**PAGE EXTRACT**
=-=-=

Kristofor Lofgren, owner of Bamboo Sushi in Portland, Ore., says integrating the MSC logo in his marketing has bumped up business by a good 20 percent. He’s due to open the second Bamboo Sushi in town pretty soon, and the MSC relationship figures into his plans, although he says he can “understand why some have aversions to it.” The growth of Bamboo Sushi, which has earned multiple certifications for various aspects of its business practices, will be exciting to watch.
I wasn’t able to include comments before deadline from online retailer, Fresh Direct of Long Island City, N.Y., which delivers groceries to the New York City tri-state area. Seafood category manager Jeff Ludwin says MSC certification adds “legitimacy” to his program, but that sourcing MSC-certified seafood can pose challenges. Some of the smaller producers he’s dealt with in the past can’t afford certification, even though they harvest from MSC-certified fisheries. “If I want to say it’s MSC-certified, I have to deal with certified vendors,” Ludwin said. “The chain can’t be broken.”
Kerry Coughlin, MSC regional director-North America, knows the nonprofit organization is a lightning rod for criticism, and that cost is a concern for every business. But she’s confident that the transparent scientific process refined over the past decade-plus will see MSC through challenges. The market distinction the MSC logo provides — even during a recession — will do the same for MSC supply-chain certificate holders, which she adds are steadily growing in numbers.
This article has only been out for a few days and I’ve already heard from a few readers who question some of the MSC’s fishery-certification criteria and from others who wonder whether it’s “about the fish, or about the money.”
That some of the more vocal MSC critics themselves are part of its supply-chain membership says a lot about the eco-label’s power and influence. If MSC decides to spend some energy on consumer education, like Coughlin alludes to in the story, its list of allies might grow even larger.

=-=-=

**REQUEST A**
From the piece on MSC seafood certification, return the passage between "Kerry Coughlin, MSC" and "growing in numbers.", inclusive.

=-=-=

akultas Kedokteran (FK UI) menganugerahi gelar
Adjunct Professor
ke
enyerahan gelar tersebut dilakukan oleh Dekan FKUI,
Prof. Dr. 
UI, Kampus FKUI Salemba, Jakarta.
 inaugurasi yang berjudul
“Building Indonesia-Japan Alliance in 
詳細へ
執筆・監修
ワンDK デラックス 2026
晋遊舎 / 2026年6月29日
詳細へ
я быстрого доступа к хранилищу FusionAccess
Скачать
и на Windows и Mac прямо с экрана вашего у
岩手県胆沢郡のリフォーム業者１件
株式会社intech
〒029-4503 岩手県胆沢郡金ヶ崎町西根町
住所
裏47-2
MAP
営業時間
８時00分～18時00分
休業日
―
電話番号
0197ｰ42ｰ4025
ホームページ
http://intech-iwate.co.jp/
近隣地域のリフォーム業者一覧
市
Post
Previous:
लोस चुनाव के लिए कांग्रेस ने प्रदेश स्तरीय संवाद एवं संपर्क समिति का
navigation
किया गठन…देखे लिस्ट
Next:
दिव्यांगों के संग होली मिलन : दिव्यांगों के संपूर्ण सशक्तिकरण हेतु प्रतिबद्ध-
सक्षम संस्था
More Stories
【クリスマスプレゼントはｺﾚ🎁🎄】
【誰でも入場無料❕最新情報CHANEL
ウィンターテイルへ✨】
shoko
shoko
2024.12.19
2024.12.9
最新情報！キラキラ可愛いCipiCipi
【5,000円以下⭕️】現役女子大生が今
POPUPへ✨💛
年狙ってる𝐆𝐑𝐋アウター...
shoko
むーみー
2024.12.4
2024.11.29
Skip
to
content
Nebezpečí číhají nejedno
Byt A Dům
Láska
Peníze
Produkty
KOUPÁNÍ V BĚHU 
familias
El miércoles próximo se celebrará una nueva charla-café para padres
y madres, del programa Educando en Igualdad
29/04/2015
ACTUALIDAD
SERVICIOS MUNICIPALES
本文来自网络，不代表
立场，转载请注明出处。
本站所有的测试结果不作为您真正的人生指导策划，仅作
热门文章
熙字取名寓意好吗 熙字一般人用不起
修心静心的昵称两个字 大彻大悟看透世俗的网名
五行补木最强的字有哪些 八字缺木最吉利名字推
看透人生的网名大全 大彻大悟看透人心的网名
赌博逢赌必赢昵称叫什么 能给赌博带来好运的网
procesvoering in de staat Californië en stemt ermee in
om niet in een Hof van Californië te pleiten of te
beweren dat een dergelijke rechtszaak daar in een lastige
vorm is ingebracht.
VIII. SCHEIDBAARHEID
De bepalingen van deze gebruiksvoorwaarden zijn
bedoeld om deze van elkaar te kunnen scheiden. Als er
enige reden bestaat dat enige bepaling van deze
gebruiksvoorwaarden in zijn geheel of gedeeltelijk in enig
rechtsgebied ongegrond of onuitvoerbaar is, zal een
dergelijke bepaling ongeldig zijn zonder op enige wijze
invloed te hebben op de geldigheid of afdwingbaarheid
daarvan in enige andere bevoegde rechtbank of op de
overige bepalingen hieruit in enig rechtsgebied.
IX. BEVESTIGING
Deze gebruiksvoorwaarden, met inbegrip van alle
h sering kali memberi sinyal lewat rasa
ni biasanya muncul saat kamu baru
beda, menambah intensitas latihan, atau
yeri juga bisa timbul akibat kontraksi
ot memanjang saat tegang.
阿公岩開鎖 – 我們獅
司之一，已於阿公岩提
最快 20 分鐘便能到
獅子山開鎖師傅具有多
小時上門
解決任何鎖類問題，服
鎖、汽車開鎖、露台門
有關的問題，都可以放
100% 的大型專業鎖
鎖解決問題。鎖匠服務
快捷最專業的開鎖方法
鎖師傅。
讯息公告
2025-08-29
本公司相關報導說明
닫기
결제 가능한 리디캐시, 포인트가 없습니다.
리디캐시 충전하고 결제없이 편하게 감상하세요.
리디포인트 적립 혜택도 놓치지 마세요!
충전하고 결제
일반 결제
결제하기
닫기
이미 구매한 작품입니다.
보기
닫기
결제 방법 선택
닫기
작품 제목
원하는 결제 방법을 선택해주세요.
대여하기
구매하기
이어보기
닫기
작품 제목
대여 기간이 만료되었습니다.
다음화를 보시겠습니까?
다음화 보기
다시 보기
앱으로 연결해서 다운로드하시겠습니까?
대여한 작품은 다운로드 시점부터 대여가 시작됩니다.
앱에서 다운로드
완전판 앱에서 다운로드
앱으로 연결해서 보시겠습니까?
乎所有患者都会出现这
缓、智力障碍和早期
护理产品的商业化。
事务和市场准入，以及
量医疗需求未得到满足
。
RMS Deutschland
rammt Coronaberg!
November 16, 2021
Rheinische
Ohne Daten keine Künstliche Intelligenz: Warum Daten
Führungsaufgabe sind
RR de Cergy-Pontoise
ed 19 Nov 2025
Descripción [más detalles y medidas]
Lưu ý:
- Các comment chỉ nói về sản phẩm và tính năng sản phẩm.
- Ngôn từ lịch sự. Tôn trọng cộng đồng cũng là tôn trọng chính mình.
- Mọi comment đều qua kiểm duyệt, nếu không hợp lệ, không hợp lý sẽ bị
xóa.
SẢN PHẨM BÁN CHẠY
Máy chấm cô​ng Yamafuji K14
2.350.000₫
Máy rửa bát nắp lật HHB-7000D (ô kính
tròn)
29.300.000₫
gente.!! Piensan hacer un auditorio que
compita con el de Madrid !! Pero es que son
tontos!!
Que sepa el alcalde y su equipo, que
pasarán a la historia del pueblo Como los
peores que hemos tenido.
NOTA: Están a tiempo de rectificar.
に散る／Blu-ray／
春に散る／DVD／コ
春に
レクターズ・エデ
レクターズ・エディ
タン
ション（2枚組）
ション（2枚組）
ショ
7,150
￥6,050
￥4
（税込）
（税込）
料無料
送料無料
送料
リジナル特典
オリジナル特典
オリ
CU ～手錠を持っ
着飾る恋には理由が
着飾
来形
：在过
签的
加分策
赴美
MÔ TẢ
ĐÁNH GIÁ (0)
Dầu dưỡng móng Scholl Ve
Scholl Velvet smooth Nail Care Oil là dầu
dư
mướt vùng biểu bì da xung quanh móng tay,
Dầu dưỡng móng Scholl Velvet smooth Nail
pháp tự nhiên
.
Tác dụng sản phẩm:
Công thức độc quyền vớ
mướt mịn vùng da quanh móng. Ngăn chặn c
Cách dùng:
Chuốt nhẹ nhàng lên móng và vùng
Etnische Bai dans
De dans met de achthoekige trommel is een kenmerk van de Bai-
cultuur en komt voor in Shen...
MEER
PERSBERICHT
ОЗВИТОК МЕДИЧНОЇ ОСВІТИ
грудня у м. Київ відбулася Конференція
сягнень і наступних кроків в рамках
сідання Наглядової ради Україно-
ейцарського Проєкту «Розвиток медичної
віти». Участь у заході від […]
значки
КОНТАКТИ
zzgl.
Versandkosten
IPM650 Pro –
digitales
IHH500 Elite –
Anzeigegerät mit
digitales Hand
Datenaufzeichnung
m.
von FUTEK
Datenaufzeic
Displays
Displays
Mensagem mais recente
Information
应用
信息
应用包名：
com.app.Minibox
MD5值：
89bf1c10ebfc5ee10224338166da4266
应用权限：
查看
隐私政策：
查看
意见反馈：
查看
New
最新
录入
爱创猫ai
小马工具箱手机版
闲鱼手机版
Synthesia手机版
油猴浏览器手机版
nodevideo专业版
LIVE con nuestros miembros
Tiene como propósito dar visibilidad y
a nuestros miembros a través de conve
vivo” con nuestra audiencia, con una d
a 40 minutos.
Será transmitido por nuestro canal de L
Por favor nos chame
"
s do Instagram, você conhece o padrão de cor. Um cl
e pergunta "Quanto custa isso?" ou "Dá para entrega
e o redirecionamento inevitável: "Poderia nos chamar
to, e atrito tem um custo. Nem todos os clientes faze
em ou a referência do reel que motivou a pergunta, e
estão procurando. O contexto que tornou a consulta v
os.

=-=-=

**REQUEST B**
Retype the records exactly as they run from the first line through the line holding "beda, menambah intensitas latihan, atau", inclusive.

**ANSWER BOX A**
Kerry Coughlin, MSC regional director-North America, knows the nonprofit organization is a lightning rod for criticism, and that cost is a concern for every business. But she’s confident that the transparent scientific process refined over the past decade-plus will see MSC through challenges. The market distinction the MSC logo provides — even during a recession — will do the same for MSC supply-chain certificate holders, which she adds are steadily growing in numbers.

**ANSWER BOX B**
akultas Kedokteran (FK UI) menganugerahi gelar
Adjunct Professor
ke
enyerahan gelar tersebut dilakukan oleh Dekan FKUI,
Prof. Dr. 
UI, Kampus FKUI Salemba, Jakarta.
 inaugurasi yang berjudul
“Building Indonesia-Japan Alliance in 
詳細へ
執筆・監修
ワンDK デラックス 2026
晋遊舎 / 2026年6月29日
詳細へ
я быстрого доступа к хранилищу FusionAccess
Скачать
и на Windows и Mac прямо с экрана вашего у
岩手県胆沢郡のリフォーム業者１件
株式会社intech
〒029-4503 岩手県胆沢郡金ヶ崎町西根町
住所
裏47-2
MAP
営業時間
８時00分～18時00分
休業日
―
電話番号
0197ｰ42ｰ4025
ホームページ
http://intech-iwate.co.jp/
近隣地域のリフォーム業者一覧
市
Post
Previous:
लोस चुनाव के लिए कांग्रेस ने प्रदेश स्तरीय संवाद एवं संपर्क समिति का
navigation
किया गठन…देखे लिस्ट
Next:
दिव्यांगों के संग होली मिलन : दिव्यांगों के संपूर्ण सशक्तिकरण हेतु प्रतिबद्ध-
सक्षम संस्था
More Stories
【クリスマスプレゼントはｺﾚ🎁🎄】
【誰でも入場無料❕最新情報CHANEL
ウィンターテイルへ✨】
shoko
shoko
2024.12.19
2024.12.9
最新情報！キラキラ可愛いCipiCipi
【5,000円以下⭕️】現役女子大生が今
POPUPへ✨💛
年狙ってる𝐆𝐑𝐋アウター...
shoko
むーみー
2024.12.4
2024.11.29
Skip
to
content
Nebezpečí číhají nejedno
Byt A Dům
Láska
Peníze
Produkty
KOUPÁNÍ V BĚHU 
familias
El miércoles próximo se celebrará una nueva charla-café para padres
y madres, del programa Educando en Igualdad
29/04/2015
ACTUALIDAD
SERVICIOS MUNICIPALES
本文来自网络，不代表
立场，转载请注明出处。
本站所有的测试结果不作为您真正的人生指导策划，仅作
热门文章
熙字取名寓意好吗 熙字一般人用不起
修心静心的昵称两个字 大彻大悟看透世俗的网名
五行补木最强的字有哪些 八字缺木最吉利名字推
看透人生的网名大全 大彻大悟看透人心的网名
赌博逢赌必赢昵称叫什么 能给赌博带来好运的网
procesvoering in de staat Californië en stemt ermee in
om niet in een Hof van Californië te pleiten of te
beweren dat een dergelijke rechtszaak daar in een lastige
vorm is ingebracht.
VIII. SCHEIDBAARHEID
De bepalingen van deze gebruiksvoorwaarden zijn
bedoeld om deze van elkaar te kunnen scheiden. Als er
enige reden bestaat dat enige bepaling van deze
gebruiksvoorwaarden in zijn geheel of gedeeltelijk in enig
rechtsgebied ongegrond of onuitvoerbaar is, zal een
dergelijke bepaling ongeldig zijn zonder op enige wijze
invloed te hebben op de geldigheid of afdwingbaarheid
daarvan in enige andere bevoegde rechtbank of op de
overige bepalingen hieruit in enig rechtsgebied.
IX. BEVESTIGING
Deze gebruiksvoorwaarden, met inbegrip van alle
h sering kali memberi sinyal lewat rasa
ni biasanya muncul saat kamu baru
beda, menambah intensitas latihan, atau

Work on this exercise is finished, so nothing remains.